Williams notes that utilities that are installing fiber networks to the home will likely have the required speed and response time for that type of automation. However, if a power line carrier or an RF solution is utilized, the speed and throughput will be too slow.
“I think that in the future, AMI can still provide some kind of enhancement of SCADA, where you reach beyond the fence, so to speak, of SCADA opportunities,” Williams said. For example, he envisions an AMI vendor developing a “black box” that can be hung on a pole out in the field and used perhaps to communicate to a smart switch like a Goab or a motor-operated disconnect.
“Rather than putting in a remote terminal unit (RTU) that is connected directly to my SCADA, which is a very expensive alternative, maybe I can use my AMI system to communicate to it. But obviously there needs to be an interface,” he said. “This is the type of thing I see happening in the future. It’s not there yet, or at least I haven’t seen it yet. But I see some of those very low-level functions where there is not a lot of control or data being transported that could be done by using AMI.”
Speed not critical
In a substation environment, AEC and other utilities bring back hundreds of data points to its main system—everything from amps and volts to varied control information. The bulk of that information needs to be timely, essentially delivered in real time, whereas applications originating in the field may transport minimal data, such as one or two voltage levels, a single amp reading or control point.
“The amount of information is dramatically decreased so the speed by which that has to be responded to is not as critical by virtue of the fact that there are not as many bits of information,” Williams said. “That’s where I see AMI crossing over into the SCADA world. AMI will never replace it, but I feel that it can enhance it or broaden it.
“SCADA is changing. Early on, you used to hardwire contacts for status and hardwire into transducers to get analog values. All that has changed and it’s now all digital information coming out of a smart relay.”
Williams said that SCADA’s future will also be impacted by how AMI relates to distributed automation. “When I want to truly automate my distribution system and I’ve got multiple motor-operated disconnects and devices out there for automatic sectionalizing and fault isolation, how will I communicate that back to my headquarters? Well, I can use my SCADA system, which means I’ve got to use RTUs and radios, or can I do it using my AMI system, which is actually another communications system? I’m sure there are utilities out there dealing with this, and it’s something we’ll be looking into in the future,” he said.
Key in integrating renewables
Williams also sees SCADA technology playing a key role when it comes to integrating renewables into the grid as alternative energy from wind, solar and other sources continues to grow.

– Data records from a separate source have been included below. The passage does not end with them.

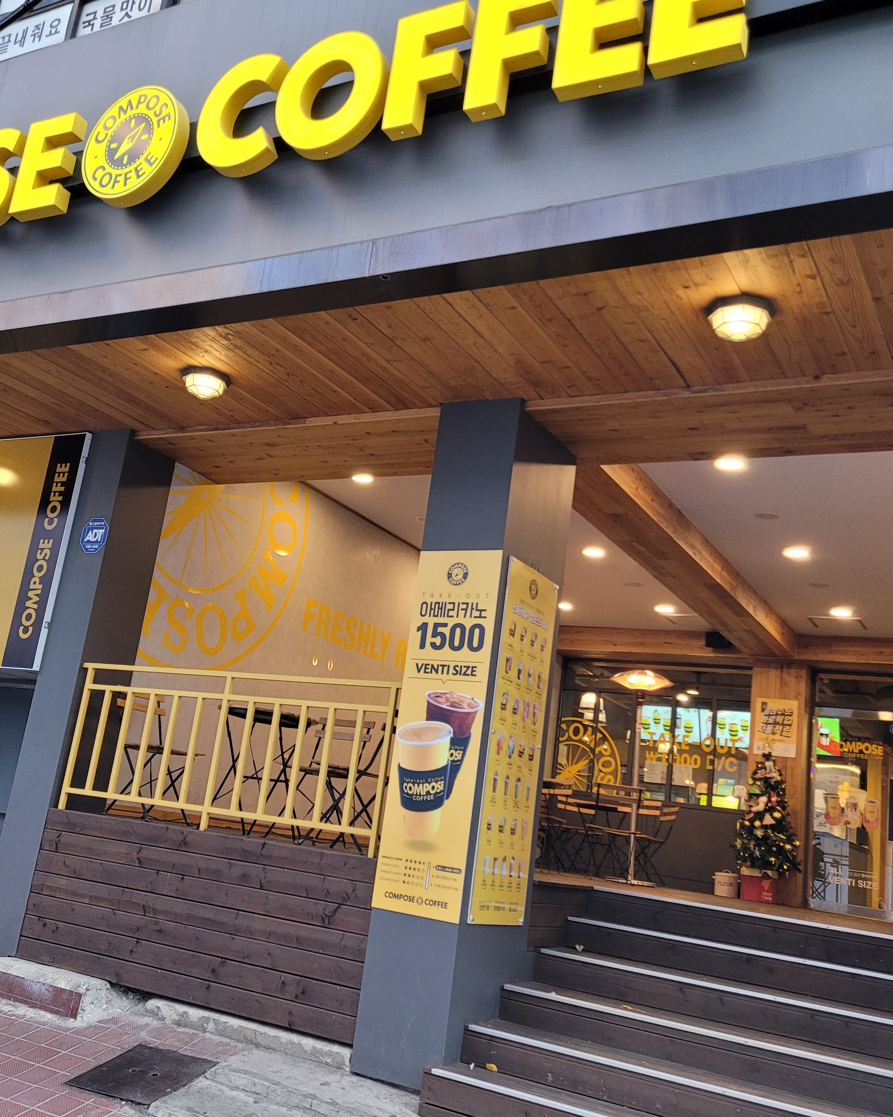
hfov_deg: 43.3
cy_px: 558
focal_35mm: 34
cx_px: 391
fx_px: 1123
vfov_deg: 52.8
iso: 200
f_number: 1.8
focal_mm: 5.4
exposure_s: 1/119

“This will be another opportunity to use SCADA for monitoring those types of installations,” he said, noting that a 2-megawatt methane gas landfill generation project is in the works in Tennessee. “If it happens, we’ll want to connect its ‘brain’ to our SCADA system because I want to know how much energy it is generating and what it is pushing back into my distribution system. That needs to be real-time data. I could not depend on my AMI to give me real-time information because it’s just not designed for that. We pull our AMI meters once an hour and our SCADA system is updated about every 10 seconds. Those amp readings are changing instantaneously.”
So too, it seems, are the use cases for SCADA.